Brief – Could you write out every record below exactly, leaving out any pictures?

**** Given records

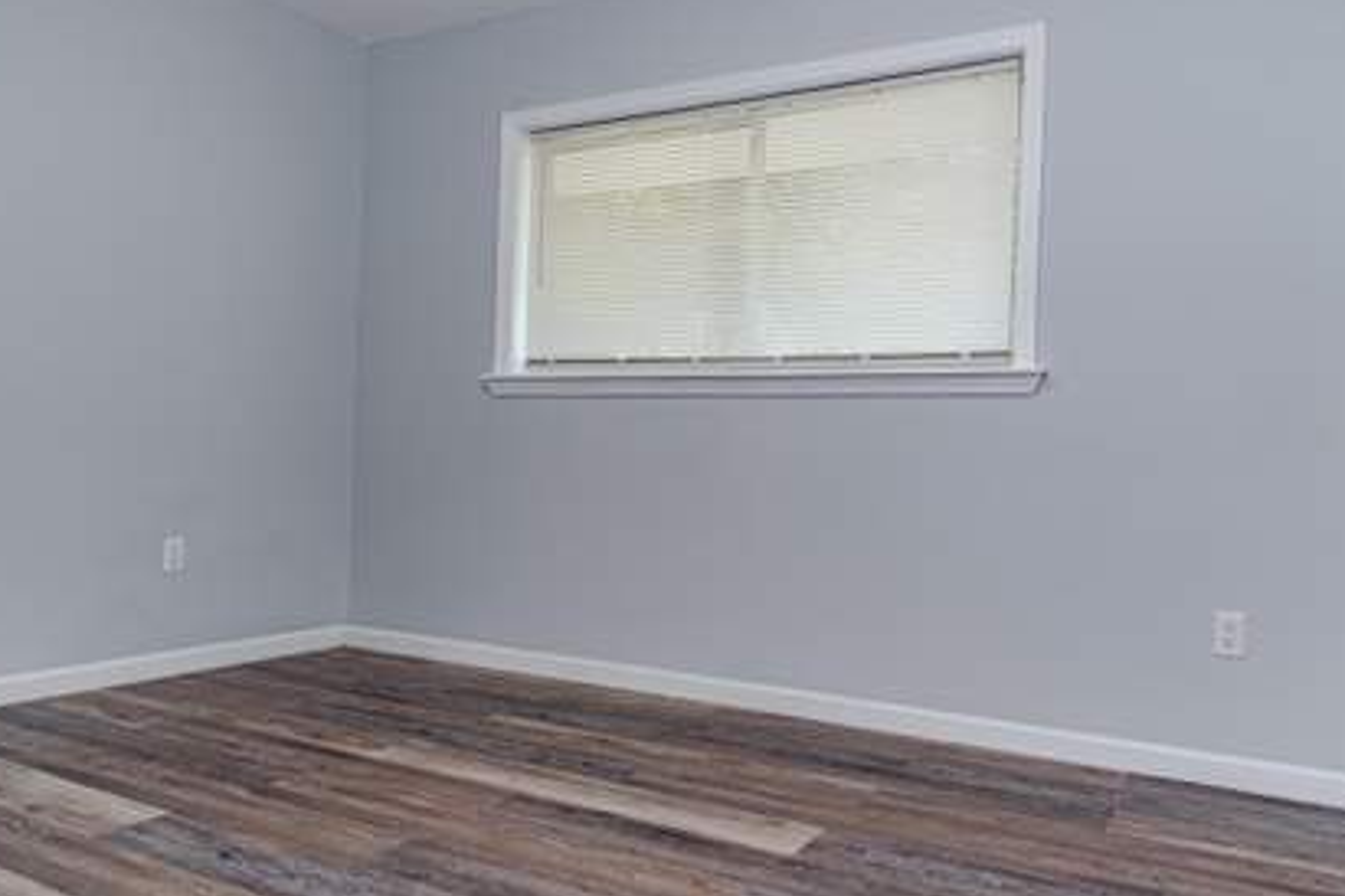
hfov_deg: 65.5
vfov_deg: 46.4
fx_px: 1046
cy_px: 451
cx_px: 687
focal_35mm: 28
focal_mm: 24
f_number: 7.1
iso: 500
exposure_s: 1/125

********

Answer below –
hfov_deg: 65.5
vfov_deg: 46.4
fx_px: 1046
cy_px: 451
cx_px: 687
focal_35mm: 28
focal_mm: 24
f_number: 7.1
iso: 500
exposure_s: 1/125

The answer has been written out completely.